US gems group eyes trade links post sanctions
The American Gem Trade Association is in Myanmar to assess the gems sector and re-establish trade links ahead of an end to the US ban on imports.
THE American Gem Trade Association (AGTA) arrived in Myanmar for the first time this week to assess the gems sector and build trade relationships ahead of an anticipated end to the US sanctions regime, which would allow the legal import of Myanmar rubies and jade.
The association’s president, Jeffrey Bilgore, said the mission had been planned before US President Barack Obama’s announcement on September 14 that the US would lift all remaining financial and trade sanctions against Myanmar.
But the fact that a commitment to remove sanctions had been made in advance of the association delegation’s arrival “removes the appearance of crafting a report to meet that goal”, the AGTA said in a release on September 29.
“The efforts [of the mission] are to show what the reality is on the ground in the gem sector,” the statement said.
Once the sanctions are lifted, the US can technically start importing gemstones right away, said Mr Bilgore. “However, it’s going to be a bit of a process in terms of the supply chain, and that’s something we’re here to look at and help develop,” he told The Myanmar Times.
The US president has yet to sign the executive order lifting sanctions, but Peter Kucik, a sanctions expert at US-based consultancy Inle Advisory Group and former senior sanctions adviser at the US Treasury’s Office of Foreign Assets Control, said the move was due very soon.
“We understand the announcement is imminent,” he said. “The president said ‘soon’, and you can read between the lines that there is a degree of urgency.”
In addition to the challenge of building gems sector supply chains, international human rights organisations and NGOs also investigate the activities of US firms operating in Myanmar closely.
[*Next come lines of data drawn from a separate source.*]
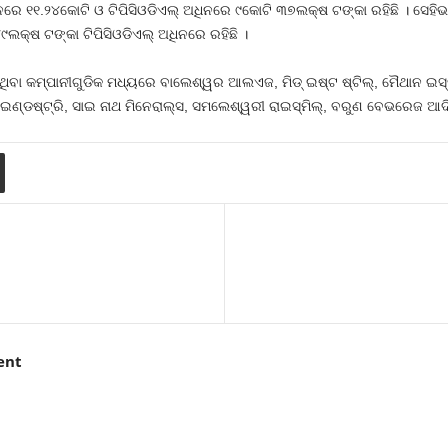
ଧିନରେ ୧୧.୨୪କୋଟି ଓ ଟିପିସିଓଡିଏଲ୍‍ ଅଧିନରେ ୯କୋଟି ୩୭ଲକ୍ଷ ଟଙ୍କା ରହିଛି । ସ
୯ଲକ୍ଷ ଟଙ୍କା ଟିପିସିଓଡିଏଲ୍‍ ଅଧିନରେ ରହିଛି ।
ିବା କମ୍ପାନୀଗୁଡିକ ମଧ୍ୟରେ ବାଲେଶ୍ୱର ଆଲଏଜ, ମିଡ୍‍ ଇଷ୍ଟ ଷ୍ଟିଲ୍‍, ମୈଥାନ ଇସ୍ପାତ
ଣ୍ଡଷ୍ଟ୍ରି, ସାଇ ନାଥ ମିନେରାଲ୍ସ, ସମଲେଶ୍ୱରୀ ରାଇସ୍‍ମିଲ୍‍, ବରୁଣ ବେଭରେଜ ଆଦି ରହ
ent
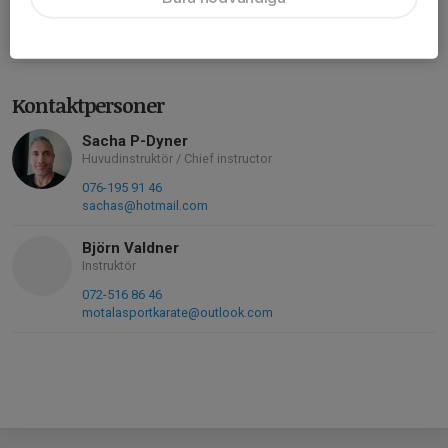
SWISH-NUMMER
123 350 1376
Kontaktpersoner
Sacha P-Dyner
Huvudinstruktör / Chief instructor
076-195 91 46
sachas@hotmail.com
Björn Valdner
Instruktör
072-516 86 46
motalasportkarate@outlook.com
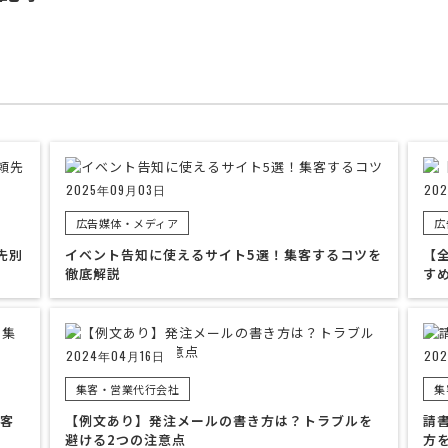
2025年09月03日
20
広告媒体・メディア
広
先別
イベント告知に使えるサイト5選！集客するコツを
【
徹底解説
す
2024年04月16日
20
集客・営業代行会社
集
客
【例文あり】発注メールの書き方は？トラブルを
請
避ける2つの注意点
方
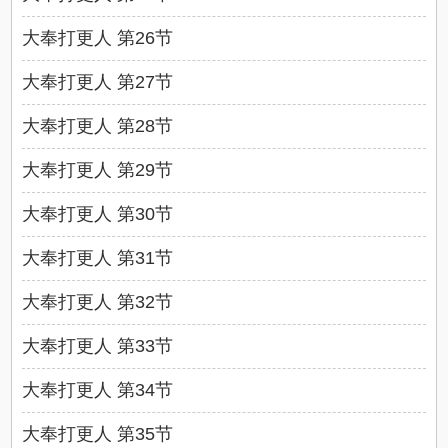
大奉打更人 第26节
大奉打更人 第27节
大奉打更人 第28节
大奉打更人 第29节
大奉打更人 第30节
大奉打更人 第31节
大奉打更人 第32节
大奉打更人 第33节
大奉打更人 第34节
大奉打更人 第35节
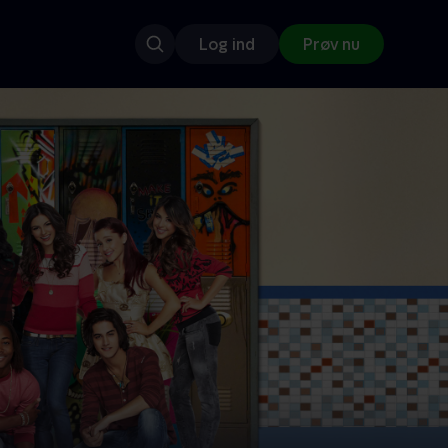
Log ind
Prøv nu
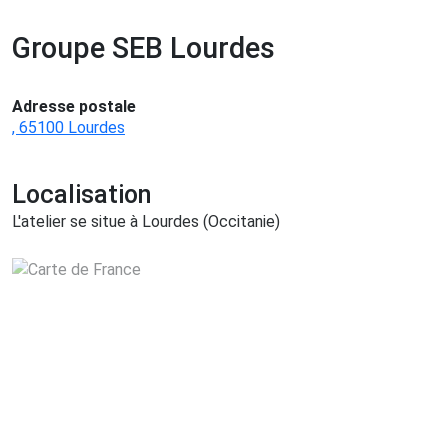
Groupe SEB Lourdes
Adresse postale
, 65100 Lourdes
Localisation
L'atelier se situe à Lourdes (Occitanie)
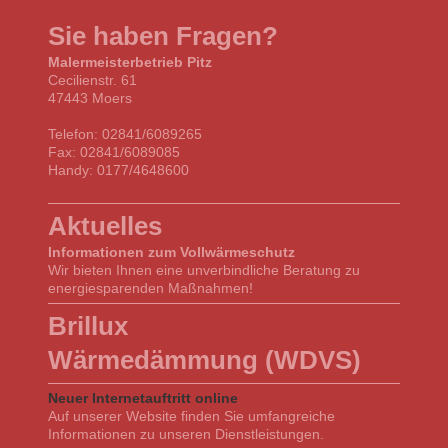
Sie haben Fragen?
Malermeisterbetrieb Pitz
Cecilienstr. 61
47443 Moers
Telefon: 02841/6089265
Fax: 02841/6089085
Handy: 0177/4648600
Aktuelles
Informationen zum Vollwärmeschutz
Wir bieten Ihnen eine unverbindliche Beratung zu
energiesparenden Maßnahmen!
Brillux
Wärmedämmung (WDVS)
Neuer Internetauftritt online
Auf unserer Website finden Sie umfangreiche
Informationen zu unseren Dienstleistungen.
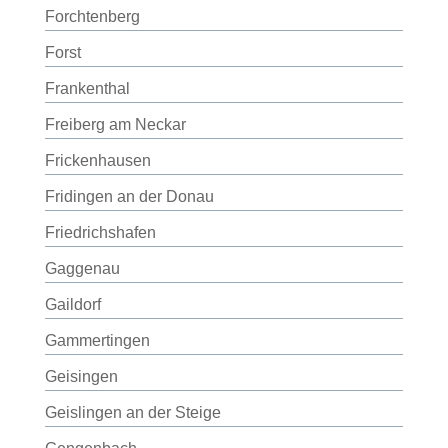
Forchtenberg
Forst
Frankenthal
Freiberg am Neckar
Frickenhausen
Fridingen an der Donau
Friedrichshafen
Gaggenau
Gaildorf
Gammertingen
Geisingen
Geislingen an der Steige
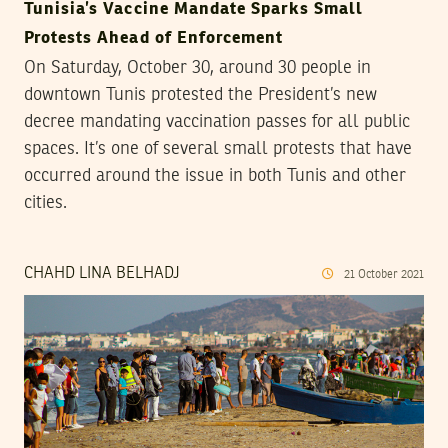
Tunisia’s Vaccine Mandate Sparks Small
Protests Ahead of Enforcement
On Saturday, October 30, around 30 people in
downtown Tunis protested the President’s new
decree mandating vaccination passes for all public
spaces. It’s one of several small protests that have
occurred around the issue in both Tunis and other
cities.
CHAHD LINA BELHADJ
21
October
2021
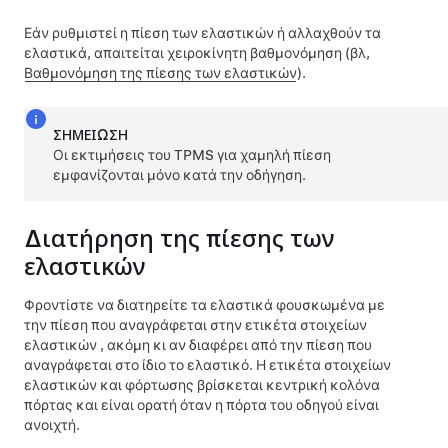
Εάν ρυθμιστεί η πίεση των ελαστικών ή αλλαχθούν τα
ελαστικά, απαιτείται χειροκίνητη βαθμονόμηση (βλ,
Βαθμονόμηση της πίεσης των ελαστικών
).
ΣΗΜΕΊΩΣΗ
Οι εκτιμήσεις του TPMS για χαμηλή πίεση
εμφανίζονται μόνο κατά την οδήγηση.
Διατήρηση της πίεσης των
ελαστικών
Φροντίστε να διατηρείτε τα ελαστικά φουσκωμένα με
την πίεση που αναγράφεται στην ετικέτα στοιχείων
ελαστικών , ακόμη κι αν διαφέρει από την πίεση που
αναγράφεται στο ίδιο το ελαστικό. Η ετικέτα στοιχείων
ελαστικών και φόρτωσης βρίσκεται κεντρική κολόνα
πόρτας και είναι ορατή όταν η πόρτα του
οδηγού
είναι
ανοιχτή.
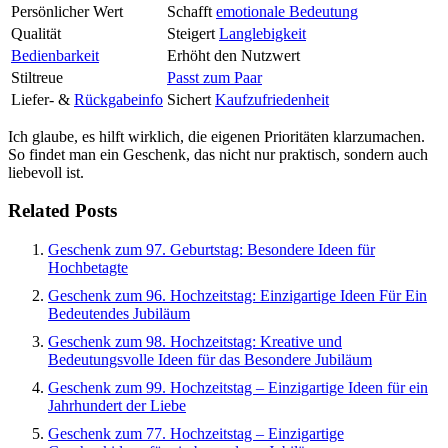
Persönlicher Wert
Schafft
emotionale Bedeutung
Qualität
Steigert
Langlebigkeit
Bedienbarkeit
Erhöht den Nutzwert
Stiltreue
Passt zum Paar
Liefer- &
Rückgabeinfo
Sichert
Kaufzufriedenheit
Ich glaube, es hilft wirklich, die eigenen Prioritäten klarzumachen.
So findet man ein Geschenk, das nicht nur praktisch, sondern auch
liebevoll ist.
Related Posts
Geschenk zum 97. Geburtstag: Besondere Ideen für
Hochbetagte
Geschenk zum 96. Hochzeitstag: Einzigartige Ideen Für Ein
Bedeutendes Jubiläum
Geschenk zum 98. Hochzeitstag: Kreative und
Bedeutungsvolle Ideen für das Besondere Jubiläum
Geschenk zum 99. Hochzeitstag – Einzigartige Ideen für ein
Jahrhundert der Liebe
Geschenk zum 77. Hochzeitstag – Einzigartige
It is realistic to expect “huge scrutiny” of any US imports of Myanmar gemstones, said Mr Kucik.
The jade sector still “serves as a treasure chest for junta-era figures”, according to NGO Global Witness, which last year estimated that the country’s illicit jade trade was worth up to US$31 billion in 2014 alone.
Mr Bilgore said the AGTA was not focused on the jade sector, which is “not significant in the US”.
But the gems and jade sectors are still conflated, said Mr Kucik.
“Jade is synonymous with gems for many reasons, but one is that the JADE Act lumped the two together,” he said. “There will be scepticism until people are able to show otherwise.”
The JADE Act was passed in 2008 and was designed to prohibit the import of certain gemstones – namely jadeite and rubies – from Myanmar. Although the act expired in 2013, the prohibition was then extended by an executive order.
Mr Bilgore said the US was “very concerned with transparency” and that from meetings with Myanmar businesspeople, this concern was clearly shared across the local gems sector.
The AGTA mission met with the Yangon Region Gems and Jewellery Entrepreneurs Association, and peak business body the Union of Myanmar Federation of Chambers of Commerce and Industry (UMFCCI).
“Myanmar’s fortune is changing,” said UMFCCI vice chair U Maung Maung Lay. “But all business needs to be transparent, official and legal. The US gems market is one of the biggest in the world and Americans like to comply with the law.”
U Aung Kyaw Win, a prominent local jeweller and vice chair of the Myanmar Gems and Jewellry Entrepreneurs Association (MGJEA), said it was crucial the gemstones sector promotes socially responsible and sustainable business.
US importers, meanwhile, will continue to face strong due diligence requirements even when the import ban is lifted.
“There are OECD guidelines that are part of American laws,” said Mr Bilgore.
The Organisation for Economic Cooperation and Development has detailed due diligence recommendations on responsible mineral supply chains to identify potential connections with conflict, bribery, tax evasion and money laundering. The US is one of the countries where the guidelines have been integrated or referenced in the national legal framework, according to the OECD.
In addition to making sure that the gemstone sector promotes responsible and sustainable enterprises, U Aung Kyaw Win said it was important that Myanmar moves up the value chain when it comes to exports.
“The total annual revenue from Myanmar’s high-quality gemstone market is only $20 million,” he said. “It’s around $1 billion in Thailand.”
The previous government gave priority to mining and selling raw gemstones, he added. But his association has drawn up a master plan aimed at developing value-added gemstone enterprises, he said.
“The new government needs to provide help [to develop] value-added gem enterprises so [Myanmar] can compete in the international market,” U Aung Kyaw Win said. “It needs an independent organisation to supervise the gems sector, which includes reviewing the import-export process and taxation to identify practices that could enable illegal trading.”
Customers check uncut rubies at the gems market in Mogok, north of Mandalay, in April.